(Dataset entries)
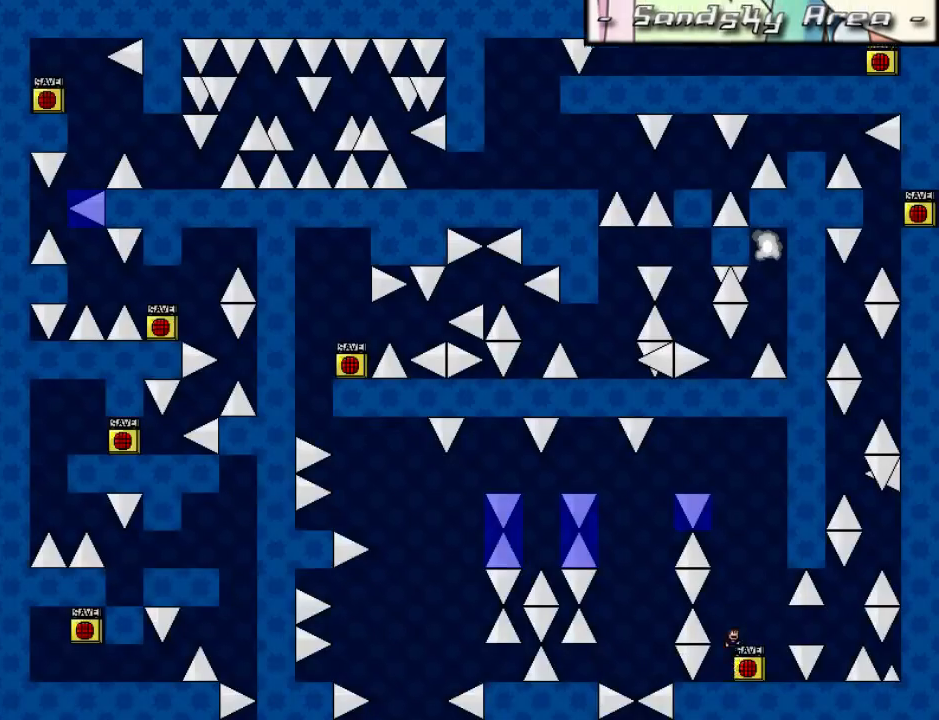
{"keys": ["right", "shift_l"], "events": [[140, "shift_l", "up"], [180, "shift_l", "down"], [300, "left", "down"], [380, "shift_l", "up"], [420, "left", "up"], [420, "right", "down"], [420, "shift_l", "down"]]}
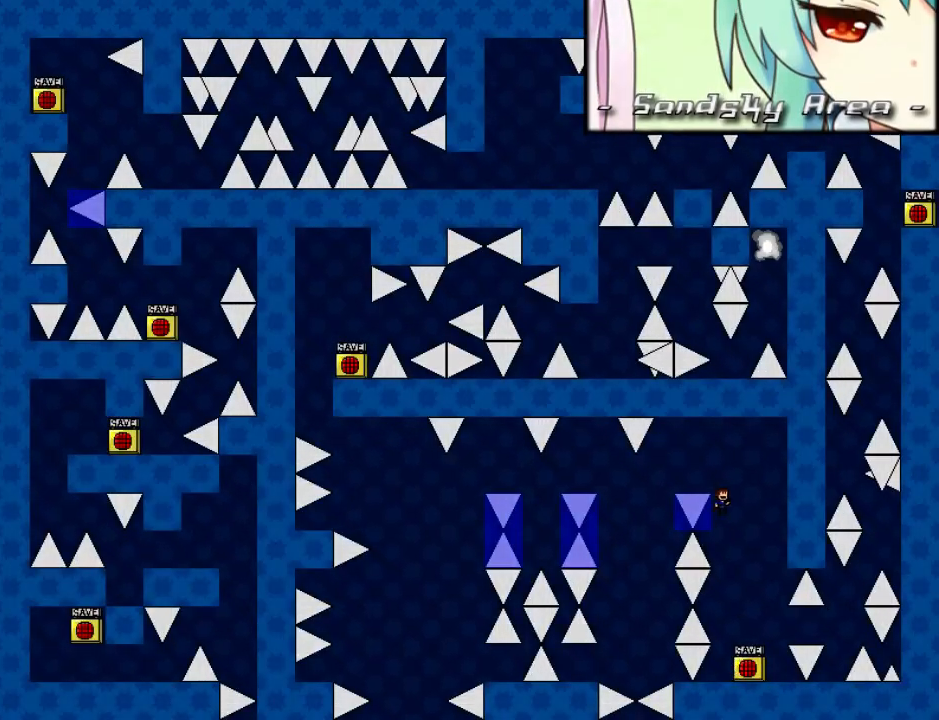
{"keys": ["left"], "events": [[20, "right", "up"], [40, "left", "down"], [500, "shift_l", "up"]]}
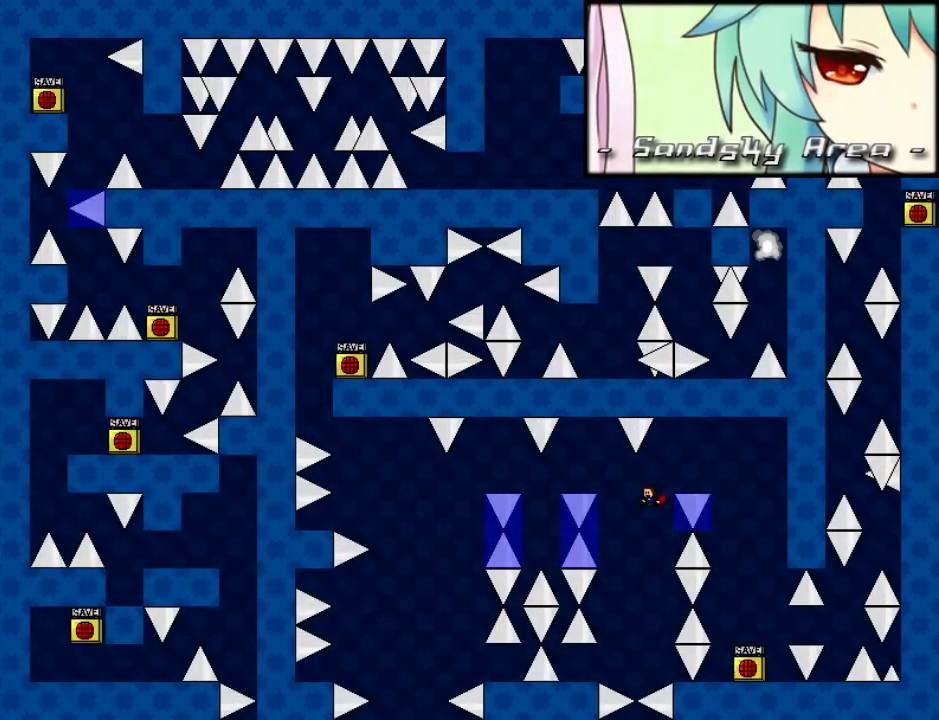
{"keys": [], "events": [[120, "left", "up"], [240, "left", "down"], [360, "left", "up"]]}
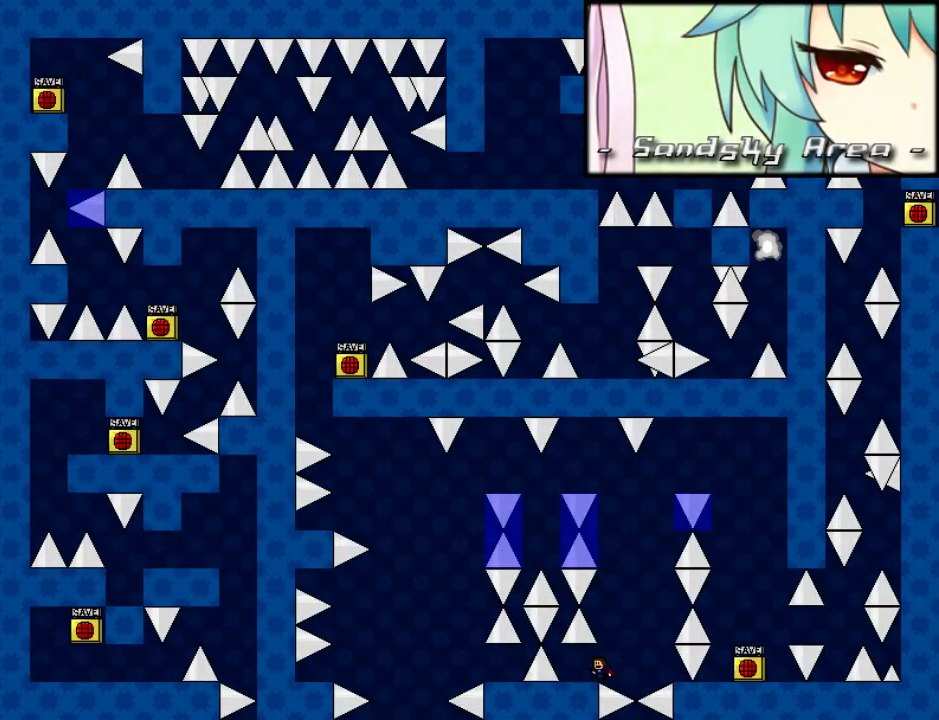
{"keys": ["left"], "events": [[20, "right", "down"], [40, "shift_l", "down"], [140, "right", "up"], [280, "shift_l", "up"], [340, "shift_l", "down"], [400, "left", "down"], [480, "shift_l", "up"]]}
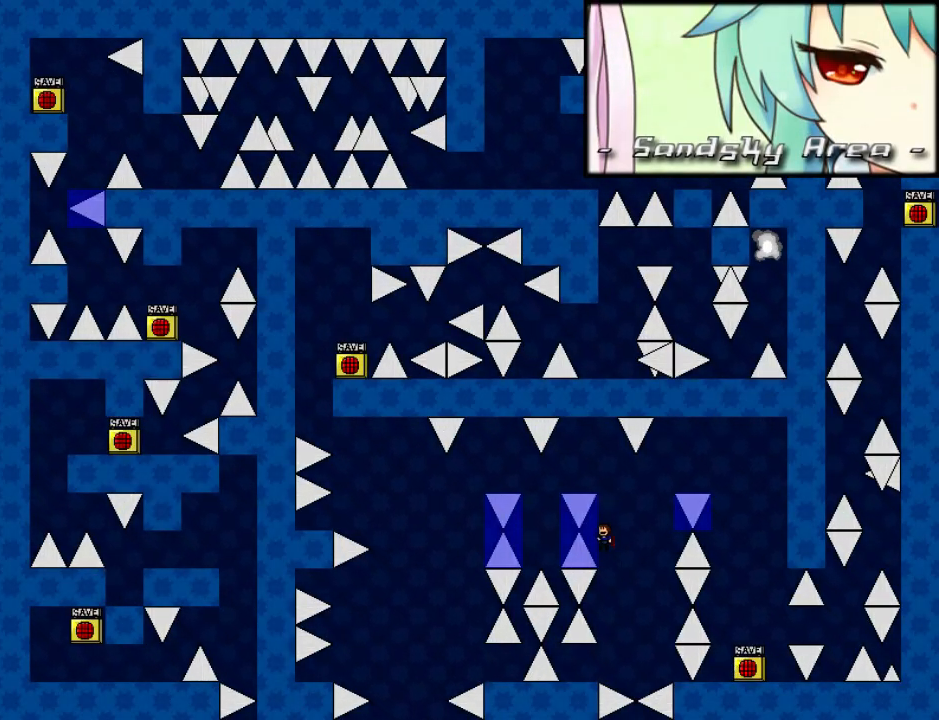
{"keys": ["left", "shift_l"], "events": [[20, "left", "up"], [20, "right", "down"], [20, "shift_l", "down"], [140, "left", "down"], [140, "right", "up"]]}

(PROBLEM TO SOLVE):
Once more, please print all the lines above exactly, without their pictures.

(SOLUTION FOR THIS TASK):
{"keys": ["right", "shift_l"], "events": [[140, "shift_l", "up"], [180, "shift_l", "down"], [300, "left", "down"], [380, "shift_l", "up"], [420, "left", "up"], [420, "right", "down"], [420, "shift_l", "down"]]}
{"keys": ["left"], "events": [[20, "right", "up"], [40, "left", "down"], [500, "shift_l", "up"]]}
{"keys": [], "events": [[120, "left", "up"], [240, "left", "down"], [360, "left", "up"]]}
{"keys": ["left"], "events": [[20, "right", "down"], [40, "shift_l", "down"], [140, "right", "up"], [280, "shift_l", "up"], [340, "shift_l", "down"], [400, "left", "down"], [480, "shift_l", "up"]]}
{"keys": ["left", "shift_l"], "events": [[20, "left", "up"], [20, "right", "down"], [20, "shift_l", "down"], [140, "left", "down"], [140, "right", "up"]]}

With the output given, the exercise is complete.